Was unterscheidet einen erfolgreichen Fußballtrainer von einem glücklosen? Wieso werden manche von Spielern und Öffentlichkeit angehimmelt, andere hingegen regelrecht verachtet? Es kann an der Kommunikation mit ihren Mannschaften liegen. Hier sind die fünf Erfolgsregeln, die natürlich auch für Chefs und Mitarbeiter ohne Fußballschuhe gelten:

  • Seien Sie zugänglich

Auf dem Platz führt oft der informelle Weg zum Ziel. Zuviel Distanz zu den Spielern kann sie verunsichern. Zugänglich sein bedeutet, ansprechbar zu sein und zuzuhören, Spieler beim Vornamen zu nennen und niemals einzuschüchtern. Studieren Sie den Stil von Jürgen Klopp oder Jogi Löw. Felix Magath hingegen soll seine Mannschaften nach schlechten Ergebnissen regelmäßig mit Schweigen bestrafen. Mit solcher, auf Unnahbarkeit und Druck basierender Kommunikation hatte er zwar oft kurzfristig Erfolg, zerstörte aber meist langfristig jede Möglichkeit für eine gute Zusammenarbeit mit den Spielern.

  • Seien Sie konstruktiv


Kritisieren Sie nicht den Spieler, sondern sein Fehlverhalten. Erklären Sie, was er besser machen soll. Ermuntern Sie ihre Athleten, sich gegenseitig zu kritisieren. Schotten Sie sich im Gegenzug nicht gegenüber Vorschlägen der Spieler ab. Reagieren Sie positiv auf Feedback. Schlichten Sie Konflikte und behandeln Sie alle Spieler gleich.

  • Seien Sie positiv

Verbreiten Sie Optimismus, lässt Ihre Mannschaft nicht so schnell die Köpfe hängen. Zeigen Sie bei Fehlern Alternativen auf, statt Spieler herunterzuputzen. Achten Sie besonders auf introvertierte Athleten und ermuntern Sie diese besonders. Pflegen Sie Empathie und Humor.

  • Seien Sie gelassen

Verlieren Sie nicht die Beherrschung, weder auf der Bank noch im Gespräch mit der Mannschaft. Wenn sie sachlich, respektvoll und objektiv bleiben, bewahren auch ihre Spieler einen kühlen Kopf. Rastet der Chef in Krisensituationen hingegen aus, ist Chaos vorprogrammiert.
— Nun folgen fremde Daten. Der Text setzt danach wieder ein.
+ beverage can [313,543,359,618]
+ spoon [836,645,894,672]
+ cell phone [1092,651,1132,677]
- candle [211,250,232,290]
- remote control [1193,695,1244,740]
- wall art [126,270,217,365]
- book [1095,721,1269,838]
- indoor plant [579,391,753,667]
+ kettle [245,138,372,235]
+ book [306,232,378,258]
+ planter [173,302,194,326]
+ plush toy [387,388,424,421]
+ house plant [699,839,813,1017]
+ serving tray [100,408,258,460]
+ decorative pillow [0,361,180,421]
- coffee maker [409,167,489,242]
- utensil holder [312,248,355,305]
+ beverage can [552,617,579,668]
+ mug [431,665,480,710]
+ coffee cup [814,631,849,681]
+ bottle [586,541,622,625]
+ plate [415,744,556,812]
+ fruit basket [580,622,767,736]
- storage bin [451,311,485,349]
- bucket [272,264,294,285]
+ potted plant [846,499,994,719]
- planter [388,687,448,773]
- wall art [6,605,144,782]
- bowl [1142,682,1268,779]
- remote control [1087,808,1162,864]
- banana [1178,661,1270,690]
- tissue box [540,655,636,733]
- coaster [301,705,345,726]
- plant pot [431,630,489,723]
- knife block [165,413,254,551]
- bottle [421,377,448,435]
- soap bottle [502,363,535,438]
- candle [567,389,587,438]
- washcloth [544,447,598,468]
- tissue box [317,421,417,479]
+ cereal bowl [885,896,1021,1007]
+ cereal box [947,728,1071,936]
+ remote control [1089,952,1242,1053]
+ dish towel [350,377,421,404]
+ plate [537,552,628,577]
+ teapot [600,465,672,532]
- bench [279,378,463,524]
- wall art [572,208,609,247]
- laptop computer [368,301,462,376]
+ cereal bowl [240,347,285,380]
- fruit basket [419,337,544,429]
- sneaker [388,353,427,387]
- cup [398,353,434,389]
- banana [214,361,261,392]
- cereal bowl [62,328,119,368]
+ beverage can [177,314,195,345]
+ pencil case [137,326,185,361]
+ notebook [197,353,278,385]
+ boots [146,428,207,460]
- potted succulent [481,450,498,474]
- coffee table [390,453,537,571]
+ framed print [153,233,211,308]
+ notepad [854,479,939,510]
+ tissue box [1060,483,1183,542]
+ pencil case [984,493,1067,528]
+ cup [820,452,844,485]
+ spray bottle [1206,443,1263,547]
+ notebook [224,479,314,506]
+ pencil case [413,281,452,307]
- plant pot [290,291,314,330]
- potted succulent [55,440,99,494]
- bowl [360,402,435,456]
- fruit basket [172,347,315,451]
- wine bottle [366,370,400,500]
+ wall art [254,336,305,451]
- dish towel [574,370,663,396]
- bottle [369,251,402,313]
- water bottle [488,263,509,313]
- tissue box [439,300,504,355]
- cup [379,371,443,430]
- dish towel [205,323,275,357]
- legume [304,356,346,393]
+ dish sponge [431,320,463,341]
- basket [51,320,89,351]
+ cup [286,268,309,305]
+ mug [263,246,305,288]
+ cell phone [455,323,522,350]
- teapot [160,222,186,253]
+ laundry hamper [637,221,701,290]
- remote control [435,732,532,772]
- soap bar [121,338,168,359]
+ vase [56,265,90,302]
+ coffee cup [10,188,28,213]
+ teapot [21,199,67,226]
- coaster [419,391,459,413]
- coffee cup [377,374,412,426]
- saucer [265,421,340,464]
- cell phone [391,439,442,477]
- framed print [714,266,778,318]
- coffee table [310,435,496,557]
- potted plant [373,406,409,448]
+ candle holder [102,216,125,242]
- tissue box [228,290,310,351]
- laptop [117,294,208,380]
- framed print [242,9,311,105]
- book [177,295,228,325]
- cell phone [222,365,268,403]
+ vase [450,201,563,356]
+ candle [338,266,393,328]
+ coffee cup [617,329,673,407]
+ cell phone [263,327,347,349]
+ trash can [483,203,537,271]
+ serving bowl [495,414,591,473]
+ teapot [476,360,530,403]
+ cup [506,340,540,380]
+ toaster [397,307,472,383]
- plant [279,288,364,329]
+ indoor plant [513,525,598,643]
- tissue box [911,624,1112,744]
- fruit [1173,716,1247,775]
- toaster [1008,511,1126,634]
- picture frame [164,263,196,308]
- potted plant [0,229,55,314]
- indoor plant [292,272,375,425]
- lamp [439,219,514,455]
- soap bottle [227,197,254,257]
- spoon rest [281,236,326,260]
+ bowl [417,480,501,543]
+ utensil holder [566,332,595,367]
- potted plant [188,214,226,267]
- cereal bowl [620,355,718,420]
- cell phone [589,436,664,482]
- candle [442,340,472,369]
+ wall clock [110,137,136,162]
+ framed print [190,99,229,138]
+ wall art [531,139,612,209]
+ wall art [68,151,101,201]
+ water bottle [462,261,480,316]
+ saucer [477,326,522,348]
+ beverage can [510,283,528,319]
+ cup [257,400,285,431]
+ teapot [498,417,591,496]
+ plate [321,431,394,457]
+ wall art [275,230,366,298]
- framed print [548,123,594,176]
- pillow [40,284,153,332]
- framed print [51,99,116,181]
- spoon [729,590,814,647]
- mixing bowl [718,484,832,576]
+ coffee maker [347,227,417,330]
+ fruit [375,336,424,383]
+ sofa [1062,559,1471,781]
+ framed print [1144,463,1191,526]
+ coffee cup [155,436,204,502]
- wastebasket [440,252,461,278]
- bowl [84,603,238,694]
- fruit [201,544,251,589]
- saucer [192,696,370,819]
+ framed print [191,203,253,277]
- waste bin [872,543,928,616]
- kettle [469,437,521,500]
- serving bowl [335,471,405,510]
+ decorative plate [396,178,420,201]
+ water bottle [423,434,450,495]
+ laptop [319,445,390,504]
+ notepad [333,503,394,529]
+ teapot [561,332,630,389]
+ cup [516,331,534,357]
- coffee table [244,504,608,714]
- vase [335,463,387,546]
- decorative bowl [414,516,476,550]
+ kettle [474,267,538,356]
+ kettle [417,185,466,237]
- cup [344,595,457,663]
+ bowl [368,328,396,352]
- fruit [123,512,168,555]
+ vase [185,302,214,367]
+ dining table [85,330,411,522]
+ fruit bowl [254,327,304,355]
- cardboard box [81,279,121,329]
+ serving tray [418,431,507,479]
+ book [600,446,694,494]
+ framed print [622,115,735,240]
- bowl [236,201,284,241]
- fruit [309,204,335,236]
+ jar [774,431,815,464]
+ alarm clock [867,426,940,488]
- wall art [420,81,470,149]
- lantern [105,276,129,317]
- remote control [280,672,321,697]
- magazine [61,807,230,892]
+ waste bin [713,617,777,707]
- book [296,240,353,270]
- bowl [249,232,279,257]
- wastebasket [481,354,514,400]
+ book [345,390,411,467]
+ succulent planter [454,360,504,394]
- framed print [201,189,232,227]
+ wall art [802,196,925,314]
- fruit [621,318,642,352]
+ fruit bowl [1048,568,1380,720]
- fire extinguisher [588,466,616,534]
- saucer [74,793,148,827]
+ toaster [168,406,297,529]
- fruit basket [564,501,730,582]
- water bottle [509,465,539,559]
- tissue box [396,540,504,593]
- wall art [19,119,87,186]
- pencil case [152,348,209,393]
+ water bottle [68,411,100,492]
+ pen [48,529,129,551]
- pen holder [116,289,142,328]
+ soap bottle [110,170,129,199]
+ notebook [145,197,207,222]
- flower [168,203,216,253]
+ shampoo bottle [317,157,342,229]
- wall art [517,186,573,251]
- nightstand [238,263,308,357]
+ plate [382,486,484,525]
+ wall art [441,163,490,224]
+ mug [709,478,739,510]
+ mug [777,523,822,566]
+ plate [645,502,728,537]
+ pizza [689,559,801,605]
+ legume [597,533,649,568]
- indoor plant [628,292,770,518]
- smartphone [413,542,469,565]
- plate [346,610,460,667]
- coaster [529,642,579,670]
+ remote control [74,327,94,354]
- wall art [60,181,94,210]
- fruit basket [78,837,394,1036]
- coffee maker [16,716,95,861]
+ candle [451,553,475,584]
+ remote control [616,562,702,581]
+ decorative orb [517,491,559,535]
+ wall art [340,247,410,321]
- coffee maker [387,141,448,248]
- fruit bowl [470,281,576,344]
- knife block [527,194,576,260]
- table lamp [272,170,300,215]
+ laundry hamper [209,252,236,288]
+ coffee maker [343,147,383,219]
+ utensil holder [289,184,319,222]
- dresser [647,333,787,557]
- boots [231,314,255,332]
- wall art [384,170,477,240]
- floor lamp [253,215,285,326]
  • Seien Sie authentischDazu gehört natürlich einerseits, sich nicht zu verbiegen und anders erscheinen zu wollen als man ist. Andererseits müssen Sie achtgeben, dass Ihre Worte und Ihre Gestik zueinanderpassen. Aufmunternde Worte können ihre Wirkung verfehlen, wenn Sie dazu unbewusst einschüchternd die Faust schütteln. Auch wer Informationen zurückhält kann ohne es zu merken verunsichernde Signale aussenden.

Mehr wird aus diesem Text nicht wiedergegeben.